9. We may add here that the expressions 'charge-sheet' or 'final report' are not used in the Code, but it is understood in Police Manuals of several States containing the Rules and the Regulations to be a report by the police filed under Section 170 of the Code, described as a 'charge-sheet'. In case of reports sent under Section 169, i.e., where there is no sufficiency of evidence to justify forwarding of a case to a Magistrate, it is termed variously i.e., referred charge, final report or summary. Section 173 in terms does not refer to any notice to be given to raise any protest to the report submitted by the police. Though the notice issued under some of the Police Manuals states it to be a notice under Section 173 of the Code, though there is nothing in Section 173 specifically providing for such a notice.
10. As decided by this Court in Bhagwant Singh's case (supra), the Magistrate has to give the notice to the informant and provide an opportunity to be heard at the time of consideration of the report. It was noted as follows:-
"....the Magistrate must give notice to the informant and provide him an opportunity to be heard at the time of consideration of the report..." *
11. Therefore, the stress is on the issue of notice by the Magistrate at the time of consideration of the report. If the informant is not aware as to when the matter is to be considered, obviously, he cannot be faulted, even if protest petition in reply to the notice issued by the police has been filed belatedly. But as indicated in Bhagwant Singh's case (supra) the right is conferred on the informant and none else.

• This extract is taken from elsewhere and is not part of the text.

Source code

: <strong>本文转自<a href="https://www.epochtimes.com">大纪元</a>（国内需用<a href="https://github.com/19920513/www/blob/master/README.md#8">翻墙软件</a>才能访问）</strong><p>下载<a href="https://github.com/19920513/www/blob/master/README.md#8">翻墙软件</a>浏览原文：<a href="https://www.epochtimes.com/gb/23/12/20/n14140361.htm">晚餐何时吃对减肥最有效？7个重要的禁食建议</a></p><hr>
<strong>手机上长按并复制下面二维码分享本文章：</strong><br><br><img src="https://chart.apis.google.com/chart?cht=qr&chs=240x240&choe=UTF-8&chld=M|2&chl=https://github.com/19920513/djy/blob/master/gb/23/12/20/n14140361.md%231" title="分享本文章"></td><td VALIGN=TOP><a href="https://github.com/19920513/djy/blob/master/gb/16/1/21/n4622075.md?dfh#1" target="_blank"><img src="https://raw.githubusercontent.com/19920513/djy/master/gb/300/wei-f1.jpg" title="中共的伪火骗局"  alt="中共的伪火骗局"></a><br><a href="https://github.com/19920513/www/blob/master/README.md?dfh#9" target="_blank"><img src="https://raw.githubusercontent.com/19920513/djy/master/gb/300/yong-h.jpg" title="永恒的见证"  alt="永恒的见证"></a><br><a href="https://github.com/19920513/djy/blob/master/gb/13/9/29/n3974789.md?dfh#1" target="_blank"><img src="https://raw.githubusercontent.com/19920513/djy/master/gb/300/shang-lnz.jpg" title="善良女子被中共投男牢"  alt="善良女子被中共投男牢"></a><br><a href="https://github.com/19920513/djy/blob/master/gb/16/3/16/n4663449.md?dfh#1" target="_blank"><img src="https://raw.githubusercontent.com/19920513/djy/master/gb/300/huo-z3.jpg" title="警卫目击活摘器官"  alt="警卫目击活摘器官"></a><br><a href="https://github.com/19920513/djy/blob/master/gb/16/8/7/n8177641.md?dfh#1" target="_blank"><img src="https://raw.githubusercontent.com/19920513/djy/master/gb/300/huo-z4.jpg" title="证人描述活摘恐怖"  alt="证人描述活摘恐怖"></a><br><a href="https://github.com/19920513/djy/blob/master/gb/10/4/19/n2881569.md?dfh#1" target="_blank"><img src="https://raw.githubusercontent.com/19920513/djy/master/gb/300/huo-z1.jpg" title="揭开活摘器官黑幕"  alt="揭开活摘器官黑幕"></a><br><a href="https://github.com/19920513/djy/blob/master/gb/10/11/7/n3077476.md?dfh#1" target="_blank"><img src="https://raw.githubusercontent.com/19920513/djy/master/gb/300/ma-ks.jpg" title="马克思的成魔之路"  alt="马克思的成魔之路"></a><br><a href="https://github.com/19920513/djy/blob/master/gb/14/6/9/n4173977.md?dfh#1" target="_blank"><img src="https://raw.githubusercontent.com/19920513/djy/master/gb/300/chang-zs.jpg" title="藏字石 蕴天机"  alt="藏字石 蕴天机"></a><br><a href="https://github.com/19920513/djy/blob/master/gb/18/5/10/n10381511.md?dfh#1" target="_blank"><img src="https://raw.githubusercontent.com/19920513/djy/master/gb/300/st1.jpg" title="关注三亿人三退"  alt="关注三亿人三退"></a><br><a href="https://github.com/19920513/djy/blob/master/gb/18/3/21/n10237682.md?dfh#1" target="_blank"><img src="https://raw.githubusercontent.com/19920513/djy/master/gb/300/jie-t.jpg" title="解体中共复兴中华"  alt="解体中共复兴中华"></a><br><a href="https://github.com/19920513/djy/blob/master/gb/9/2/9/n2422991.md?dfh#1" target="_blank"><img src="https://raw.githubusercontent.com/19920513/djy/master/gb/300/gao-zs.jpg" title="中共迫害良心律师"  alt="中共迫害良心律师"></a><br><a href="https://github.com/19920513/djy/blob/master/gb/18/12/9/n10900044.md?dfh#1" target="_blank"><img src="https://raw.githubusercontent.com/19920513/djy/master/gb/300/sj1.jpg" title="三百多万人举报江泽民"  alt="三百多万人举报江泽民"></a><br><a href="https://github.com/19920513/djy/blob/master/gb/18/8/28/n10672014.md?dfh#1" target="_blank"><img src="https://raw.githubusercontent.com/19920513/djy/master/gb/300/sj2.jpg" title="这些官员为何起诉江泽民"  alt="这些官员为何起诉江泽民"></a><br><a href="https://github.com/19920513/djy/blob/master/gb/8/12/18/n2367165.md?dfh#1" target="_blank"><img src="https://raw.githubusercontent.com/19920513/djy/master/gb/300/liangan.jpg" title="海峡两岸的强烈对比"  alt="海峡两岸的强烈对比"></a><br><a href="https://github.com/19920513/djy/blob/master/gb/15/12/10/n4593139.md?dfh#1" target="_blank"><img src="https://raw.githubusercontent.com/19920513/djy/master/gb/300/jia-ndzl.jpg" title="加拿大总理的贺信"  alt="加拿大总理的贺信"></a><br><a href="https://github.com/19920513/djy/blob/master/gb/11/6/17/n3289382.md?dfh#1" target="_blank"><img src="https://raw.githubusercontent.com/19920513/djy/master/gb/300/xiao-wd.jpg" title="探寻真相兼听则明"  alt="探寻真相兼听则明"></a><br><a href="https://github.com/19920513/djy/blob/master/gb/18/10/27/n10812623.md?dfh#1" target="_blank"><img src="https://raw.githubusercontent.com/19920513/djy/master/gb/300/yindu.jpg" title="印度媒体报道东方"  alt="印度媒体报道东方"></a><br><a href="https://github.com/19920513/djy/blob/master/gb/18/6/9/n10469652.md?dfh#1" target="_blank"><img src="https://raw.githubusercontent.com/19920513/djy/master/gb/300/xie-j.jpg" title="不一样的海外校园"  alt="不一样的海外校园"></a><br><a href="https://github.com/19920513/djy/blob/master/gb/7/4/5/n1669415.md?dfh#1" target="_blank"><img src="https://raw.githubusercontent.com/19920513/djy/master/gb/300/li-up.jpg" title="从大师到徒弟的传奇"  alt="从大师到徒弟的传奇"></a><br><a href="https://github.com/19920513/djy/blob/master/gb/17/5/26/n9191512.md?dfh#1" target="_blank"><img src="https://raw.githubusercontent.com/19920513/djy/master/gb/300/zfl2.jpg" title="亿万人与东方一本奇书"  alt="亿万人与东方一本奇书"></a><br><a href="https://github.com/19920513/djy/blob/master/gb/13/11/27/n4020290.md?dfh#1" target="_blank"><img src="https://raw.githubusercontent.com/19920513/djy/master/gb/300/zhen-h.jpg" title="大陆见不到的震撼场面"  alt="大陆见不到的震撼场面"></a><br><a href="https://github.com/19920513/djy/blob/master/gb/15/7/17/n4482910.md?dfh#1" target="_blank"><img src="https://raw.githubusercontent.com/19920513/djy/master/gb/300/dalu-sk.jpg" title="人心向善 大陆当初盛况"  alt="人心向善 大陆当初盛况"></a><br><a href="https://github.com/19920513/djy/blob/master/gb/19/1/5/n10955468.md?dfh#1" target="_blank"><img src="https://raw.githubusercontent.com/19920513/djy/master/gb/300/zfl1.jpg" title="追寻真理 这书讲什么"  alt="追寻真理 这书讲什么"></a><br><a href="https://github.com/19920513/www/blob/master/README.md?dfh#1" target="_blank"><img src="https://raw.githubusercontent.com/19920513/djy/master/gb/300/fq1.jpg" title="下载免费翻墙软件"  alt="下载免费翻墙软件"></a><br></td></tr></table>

12. The aforesaid position was highlighted by this Court in Gangadhar Janardan Mhatre v. State of Maharashtra and Ors. Â 2004 (7) SCC 768.
13. The High Court could not have directed the writ petitioner to lodge the protest petition. It was for the informant to do so if he intended to do so. The High Court further could not have kept the matter pending and indicated its anxiety to know the order passed by the learned Magistrate. As rightly contended by learned counsel for the appellants it is clearly indicative of the fact that the High Court wanted the rejection of the final report though it was not specifically spelt out. #
14. In the circumstances, we set aside the order passed by the High Court and the consequential order dated 16.4.2007 passed by the Magistrate. The protest petition, if filed, shall be considered by the learned Magistrate in accordance with law uninfluenced by any observation made by the High Court. We make it clear that we have not expressed any opinion on the merits of the case. The writ petition filed before the High Court shall be treated to have been disposed of and not pending.
15. The appeal is accordingly disposed of.